▸ **Instructions for the task**: Without including the pictures, copy out every line below.

▸ **Data for the task**:

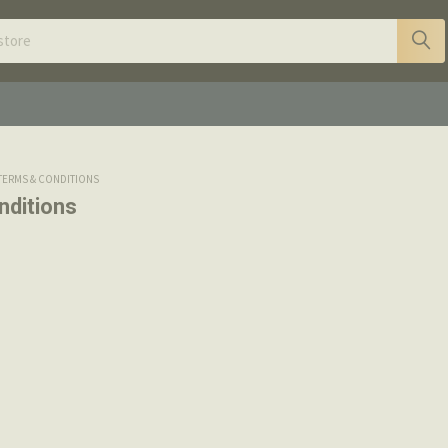
TERMS & CONDITIONS
nditions
terms and conditions apply to all orders placed with Boss F
om, in-person or by phone.
ffered on Bossfirearms.com are only applicable to the webs
n Gunbroker.
hods of Payment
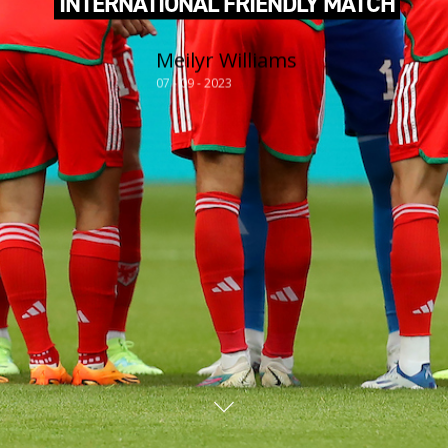
INTERNATIONAL FRIENDLY MATCH
Meilyr Williams
07 - 09 - 2023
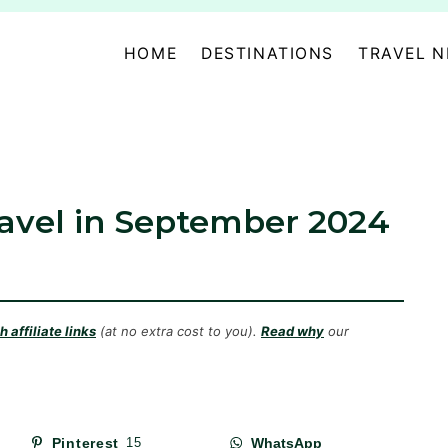
HOME
DESTINATIONS
TRAVEL 
ravel in September 2024
 affiliate links
(at no extra cost to you).
Read why
our
Pinterest
15
WhatsApp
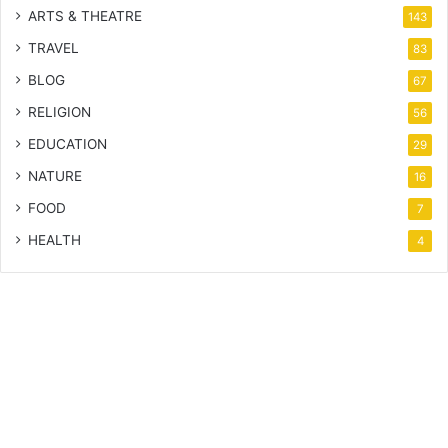
ARTS & THEATRE
143
TRAVEL
83
BLOG
67
RELIGION
56
EDUCATION
29
NATURE
16
FOOD
7
HEALTH
4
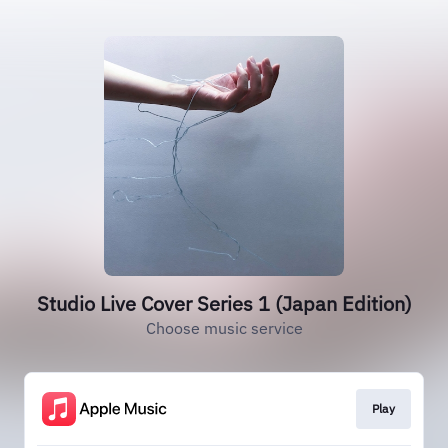
Studio Live Cover Series 1 (Japan Edition)
Choose music service
Play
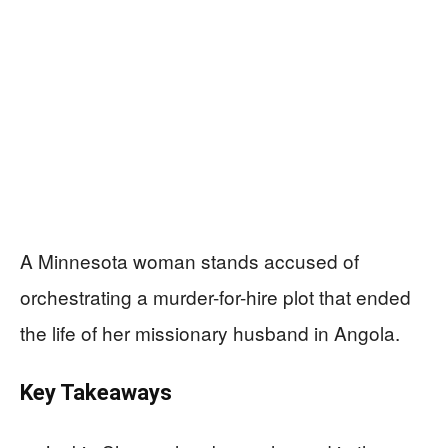
A Minnesota woman stands accused of
orchestrating a murder-for-hire plot that ended
the life of her missionary husband in Angola.
Key Takeaways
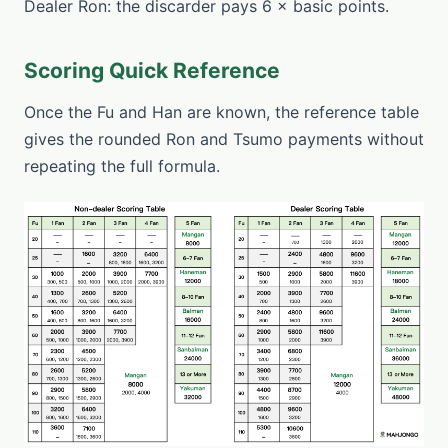
Dealer Ron: the discarder pays 6 × basic points.
Scoring Quick Reference
Once the Fu and Han are known, the reference table
gives the rounded Ron and Tsumo payments without
repeating the full formula.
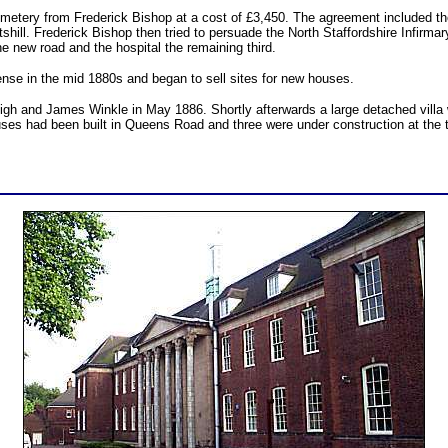
emetery from Frederick Bishop at a cost of £3,450. The agreement included the
hill. Frederick Bishop then tried to persuade the North Staffordshire Infirma
the new road and the hospital the remaining third.
nse in the mid 1880s and began to sell sites for new houses.
eigh and James Winkle in May 1886. Shortly afterwards a large detached villa
ses had been built in Queens Road and three were under construction at the 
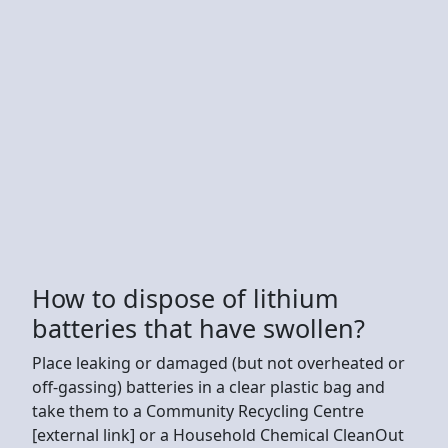
How to dispose of lithium
batteries that have swollen?
Place leaking or damaged (but not overheated or
off-gassing) batteries in a clear plastic bag and
take them to a Community Recycling Centre
[external link] or a Household Chemical CleanOut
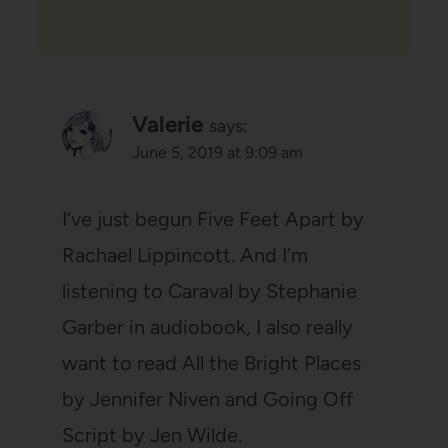
Valerie
says:
June 5, 2019 at 9:09 am
I’ve just begun Five Feet Apart by
Rachael Lippincott. And I’m
listening to Caraval by Stephanie
Garber in audiobook, I also really
want to read All the Bright Places
by Jennifer Niven and Going Off
Script by Jen Wilde.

▸ **Output for this exercise**:
TERMS & CONDITIONS
nditions
terms and conditions apply to all orders placed with Boss F
om, in-person or by phone.
ffered on Bossfirearms.com are only applicable to the webs
n Gunbroker.
hods of Payment
INTERNATIONAL FRIENDLY MATCH
Meilyr Williams
07 - 09 - 2023
HOME
DESTINATIONS
TRAVEL 
ravel in September 2024
 affiliate links
(at no extra cost to you).
Read why
our
Pinterest
15
WhatsApp
ARTS & THEATRE
143
TRAVEL
83
BLOG
67
RELIGION
56
EDUCATION
29
NATURE
16
FOOD
7
HEALTH
4
Studio Live Cover Series 1 (Japan Edition)
Choose music service
Play
A Minnesota woman stands accused of
orchestrating a murder-for-hire plot that ended
the life of her missionary husband in Angola.
Key Takeaways
Dealer Ron: the discarder pays 6 × basic points.
Scoring Quick Reference
Once the Fu and Han are known, the reference table
gives the rounded Ron and Tsumo payments without
repeating the full formula.
emetery from Frederick Bishop at a cost of £3,450. The agreement included the
hill. Frederick Bishop then tried to persuade the North Staffordshire Infirma
the new road and the hospital the remaining third.
nse in the mid 1880s and began to sell sites for new houses.
eigh and James Winkle in May 1886. Shortly afterwards a large detached villa
ses had been built in Queens Road and three were under construction at the 
How to dispose of lithium
batteries that have swollen?
Place leaking or damaged (but not overheated or
off-gassing) batteries in a clear plastic bag and
take them to a Community Recycling Centre
[external link] or a Household Chemical CleanOut
Valerie
says:
June 5, 2019 at 9:09 am
I’ve just begun Five Feet Apart by
Rachael Lippincott. And I’m
listening to Caraval by Stephanie
Garber in audiobook, I also really
want to read All the Bright Places
by Jennifer Niven and Going Off
Script by Jen Wilde.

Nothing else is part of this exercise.